▶ _Exercise materials_
.....

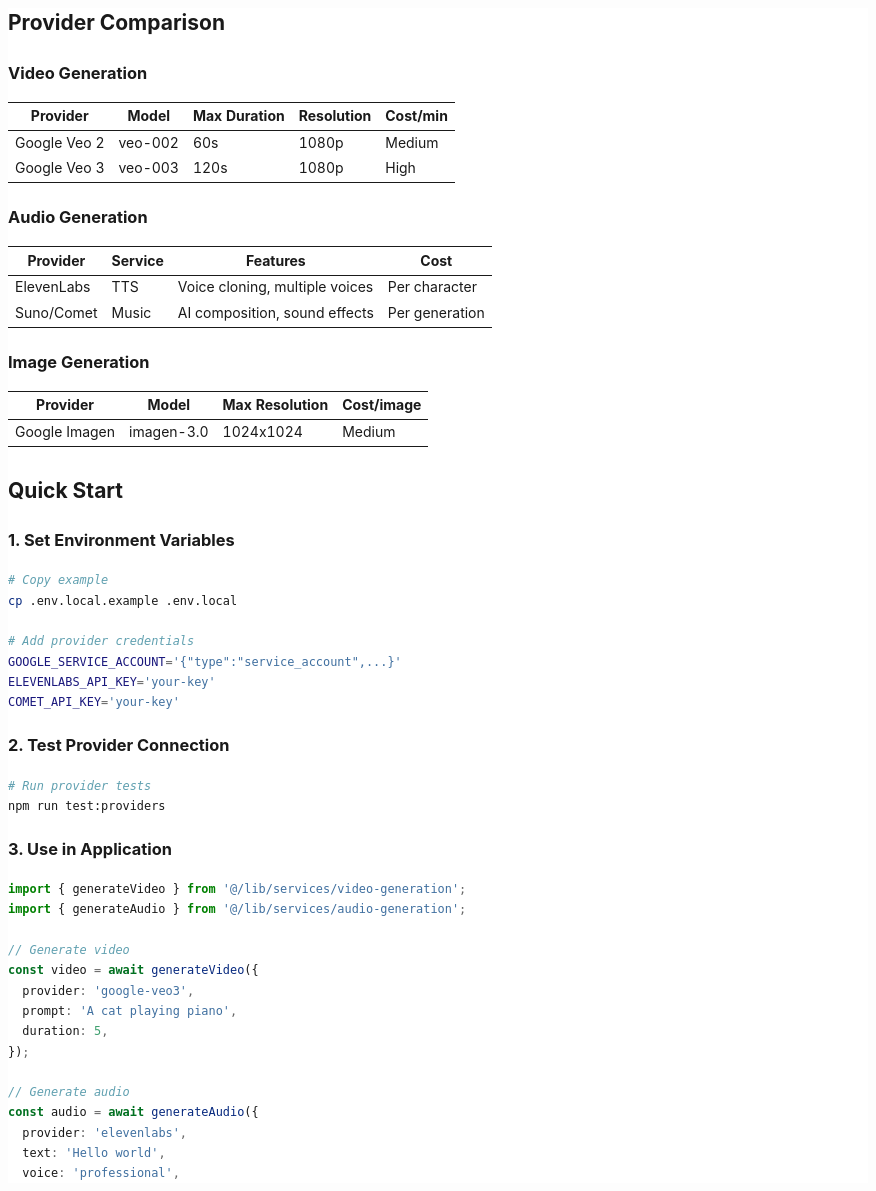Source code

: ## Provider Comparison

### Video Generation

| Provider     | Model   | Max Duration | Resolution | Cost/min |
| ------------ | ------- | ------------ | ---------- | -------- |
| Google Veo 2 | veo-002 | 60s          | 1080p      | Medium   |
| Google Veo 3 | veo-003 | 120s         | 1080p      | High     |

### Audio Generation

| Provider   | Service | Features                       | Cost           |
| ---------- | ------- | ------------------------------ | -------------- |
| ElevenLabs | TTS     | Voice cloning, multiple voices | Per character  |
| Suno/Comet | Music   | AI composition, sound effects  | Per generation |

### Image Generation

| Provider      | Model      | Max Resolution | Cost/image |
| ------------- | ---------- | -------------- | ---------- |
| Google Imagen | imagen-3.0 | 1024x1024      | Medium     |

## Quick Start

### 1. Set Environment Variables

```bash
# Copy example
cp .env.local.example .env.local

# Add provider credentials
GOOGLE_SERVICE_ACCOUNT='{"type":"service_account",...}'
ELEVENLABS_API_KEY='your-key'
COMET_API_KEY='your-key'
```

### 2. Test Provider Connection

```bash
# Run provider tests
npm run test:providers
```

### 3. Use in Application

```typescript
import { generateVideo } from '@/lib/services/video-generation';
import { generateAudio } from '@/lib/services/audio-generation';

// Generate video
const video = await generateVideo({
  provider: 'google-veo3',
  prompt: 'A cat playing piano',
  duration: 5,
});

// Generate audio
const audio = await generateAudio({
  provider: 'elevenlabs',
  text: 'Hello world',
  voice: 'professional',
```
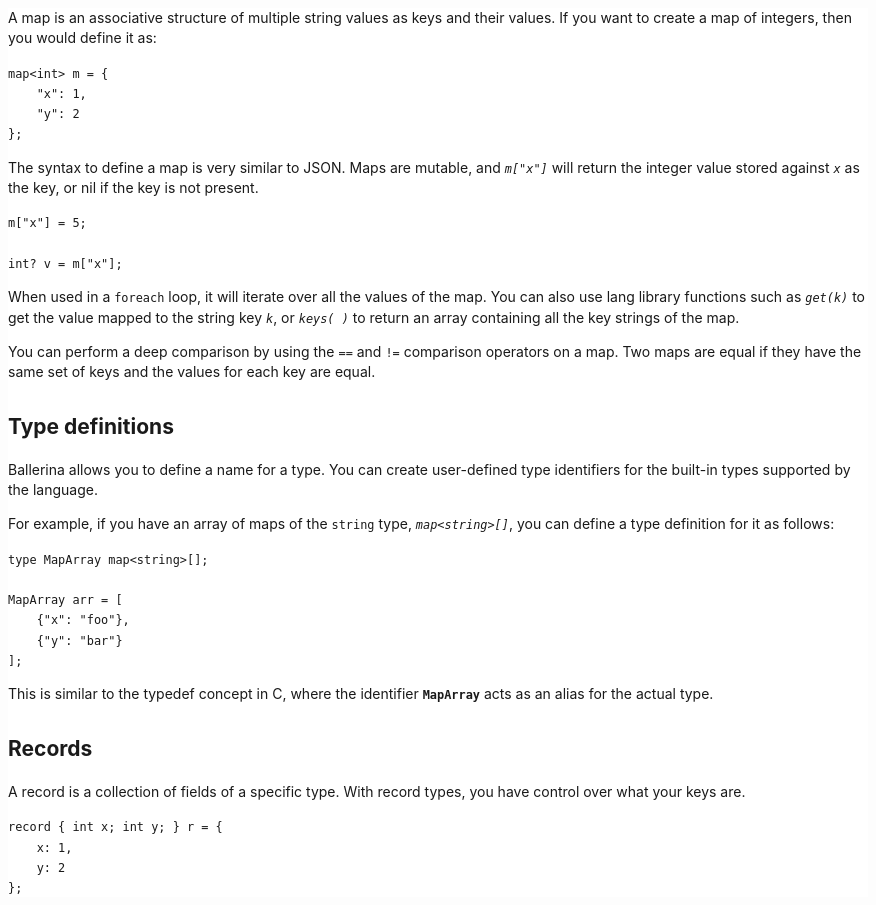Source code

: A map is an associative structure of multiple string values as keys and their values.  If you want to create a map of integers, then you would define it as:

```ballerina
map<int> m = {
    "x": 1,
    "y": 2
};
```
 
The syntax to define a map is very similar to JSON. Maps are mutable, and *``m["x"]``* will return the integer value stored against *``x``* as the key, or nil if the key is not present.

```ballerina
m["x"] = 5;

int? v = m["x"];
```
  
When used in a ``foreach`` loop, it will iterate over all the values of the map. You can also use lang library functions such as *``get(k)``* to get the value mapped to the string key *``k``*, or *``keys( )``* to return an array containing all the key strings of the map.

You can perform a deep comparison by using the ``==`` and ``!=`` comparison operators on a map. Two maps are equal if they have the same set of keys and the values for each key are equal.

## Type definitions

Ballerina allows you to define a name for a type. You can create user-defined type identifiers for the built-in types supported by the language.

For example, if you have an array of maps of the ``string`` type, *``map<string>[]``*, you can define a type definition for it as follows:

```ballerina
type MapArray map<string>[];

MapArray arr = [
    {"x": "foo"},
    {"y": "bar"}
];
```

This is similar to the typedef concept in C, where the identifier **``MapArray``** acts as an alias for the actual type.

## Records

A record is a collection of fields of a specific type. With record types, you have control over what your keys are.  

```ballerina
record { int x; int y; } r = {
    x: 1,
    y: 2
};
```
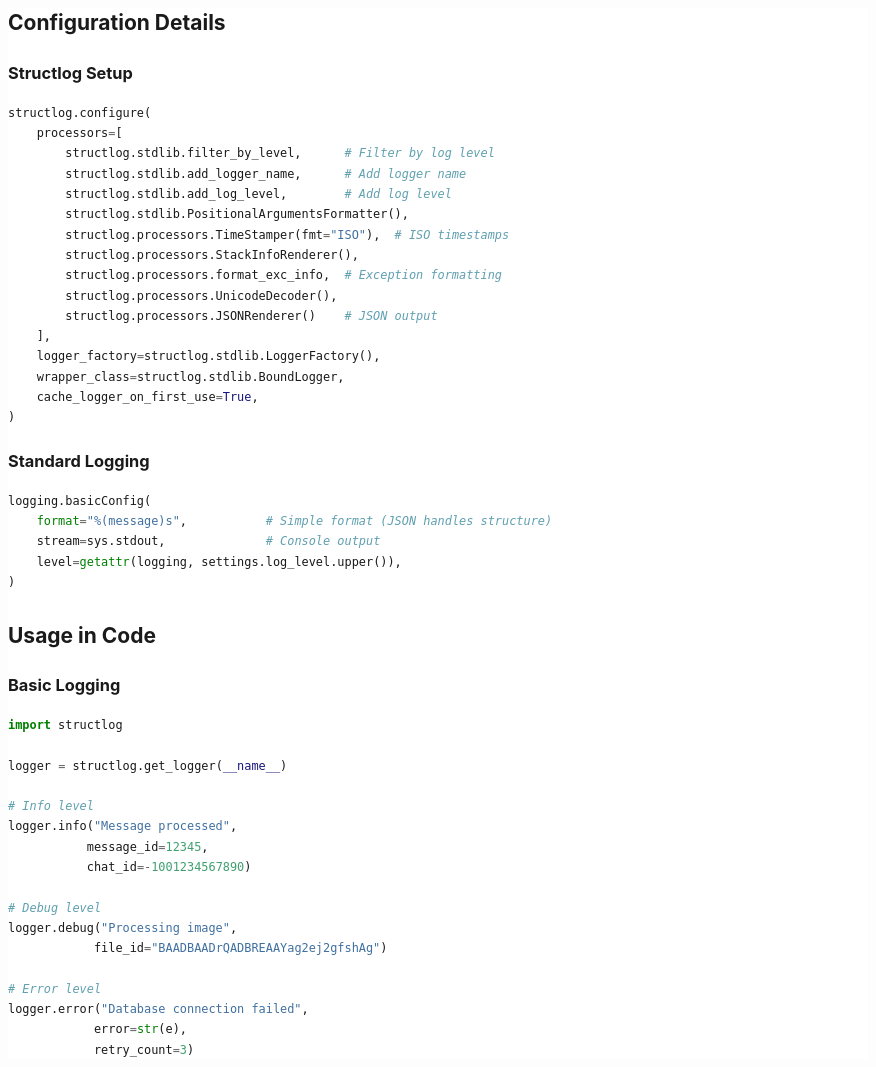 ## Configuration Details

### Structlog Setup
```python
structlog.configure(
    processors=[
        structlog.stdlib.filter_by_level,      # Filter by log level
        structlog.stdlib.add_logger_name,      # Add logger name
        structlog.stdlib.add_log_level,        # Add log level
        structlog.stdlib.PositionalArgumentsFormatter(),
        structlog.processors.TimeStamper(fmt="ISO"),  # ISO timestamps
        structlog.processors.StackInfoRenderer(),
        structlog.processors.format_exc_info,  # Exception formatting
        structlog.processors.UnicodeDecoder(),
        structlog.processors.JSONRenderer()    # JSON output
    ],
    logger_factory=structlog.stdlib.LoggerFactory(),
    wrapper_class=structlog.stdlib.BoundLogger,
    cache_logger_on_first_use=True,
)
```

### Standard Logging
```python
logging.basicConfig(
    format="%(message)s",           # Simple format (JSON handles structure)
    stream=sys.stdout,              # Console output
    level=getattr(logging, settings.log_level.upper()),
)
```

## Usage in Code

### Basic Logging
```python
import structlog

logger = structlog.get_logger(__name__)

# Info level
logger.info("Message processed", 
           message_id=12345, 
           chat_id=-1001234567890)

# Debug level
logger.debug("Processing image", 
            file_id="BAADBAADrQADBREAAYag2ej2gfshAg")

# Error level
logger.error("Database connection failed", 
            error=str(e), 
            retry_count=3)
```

.....

Examine the entries and report how many of their lines contain the string "services", giving no more than the number.

2